Arbeitsauftrag -
Erkläre mit Hilfe des Textauszugs zum Barley Wine, warum beim Brauen eine strapazierfähige, obergärige Hefe mit hoher Alkoholtoleranz verwendet werden soll.

Die britische Version zeichnet sich durch ein blumiges Aroma und kaum Bitterkeit aus, während der amerikanische Trunk eher fruchtig und mit bitterem Wumms im Abgang um die Ecke kommt. Durch die starke Malzsüße entsteht dabei ein geschmacklicher Spannungsbogen, den Kenner des Stils umso mehr schätzen.
Wie wird Barley Wine gebraut?
Hast du dich schon gefragt, wie dieses Bier seinen beeindruckenden Stammwürzegehalt erhält? Der normale Brauprozess stößt da schnell an seine Grenzen. Daher kommt beim Barley Wine ein spezielles Verfahren zum Einsatz, das unter dem Namen Parti-Gyle bekannt ist. Das Besondere daran: Du verzichtest darauf, die Vorderwürze mit dem Nachguss zu „verdünnen“, sondern verwendest sie einfach pur. Dadurch ist sie besonders reich an Extrakt. Wichtig ist, eine strapazierfähige, obergärige Hefe mit hoher Alkoholtoleranz zu verwenden. Ansonsten behält dein Barley Wine zu viel Restzucker und das Gebräu schmeckt eher nach Sirup als nach aromatischem Bier.
Beim Hopfen scheiden sich die Geister. Während die Briten auf blumige Nuancen setzen, kommen die Amerikaner mit der ganzen Breitseite an Hoch-Aroma-Sorten daher. Dabei rühmen sich diese Craft Beer Brauer oft mit ihren Bittereinheiten jenseits der 120. Falls du dich wunderst, wie diese absurd hohen Werte zustande kommen: reine Rechenarbeit. Denn auch der beste Hopfen der Welt stößt irgendwann an seine Löslichkeitsgrenze und im finalen Gebräu sind viel weniger IBU enthalten.

Aufgelistetes Material -
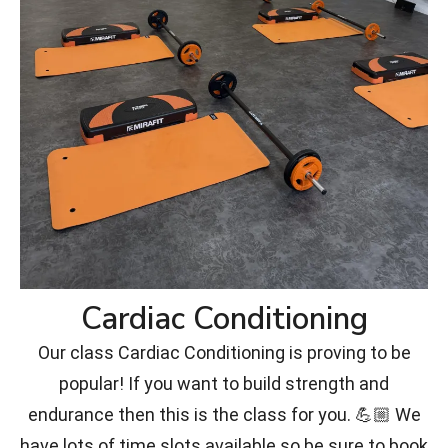
Cardiac Conditioning
Our class Cardiac Conditioning is proving to be
popular! If you want to build strength and
endurance then this is the class for you. 💪🏼 We
have lots of time slots available so be sure to book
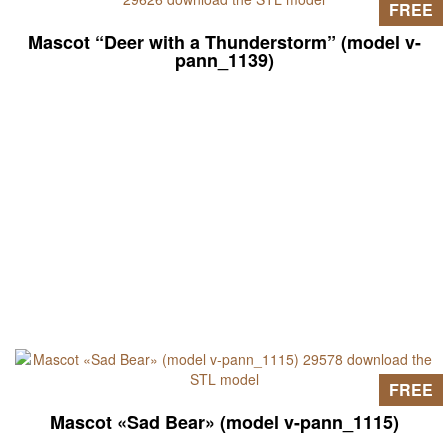
FREE
Mascot “Deer with a Thunderstorm” (model v-
pann_1139)
FREE
Mascot «Sad Bear» (model v-pann_1115)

Schriftliche Antwort -
Ohne eine solche Hefe behält der Barley Wine zu viel Restzucker. Das Gebräu schmeckt dann eher nach Sirup als nach aromatischem Bier.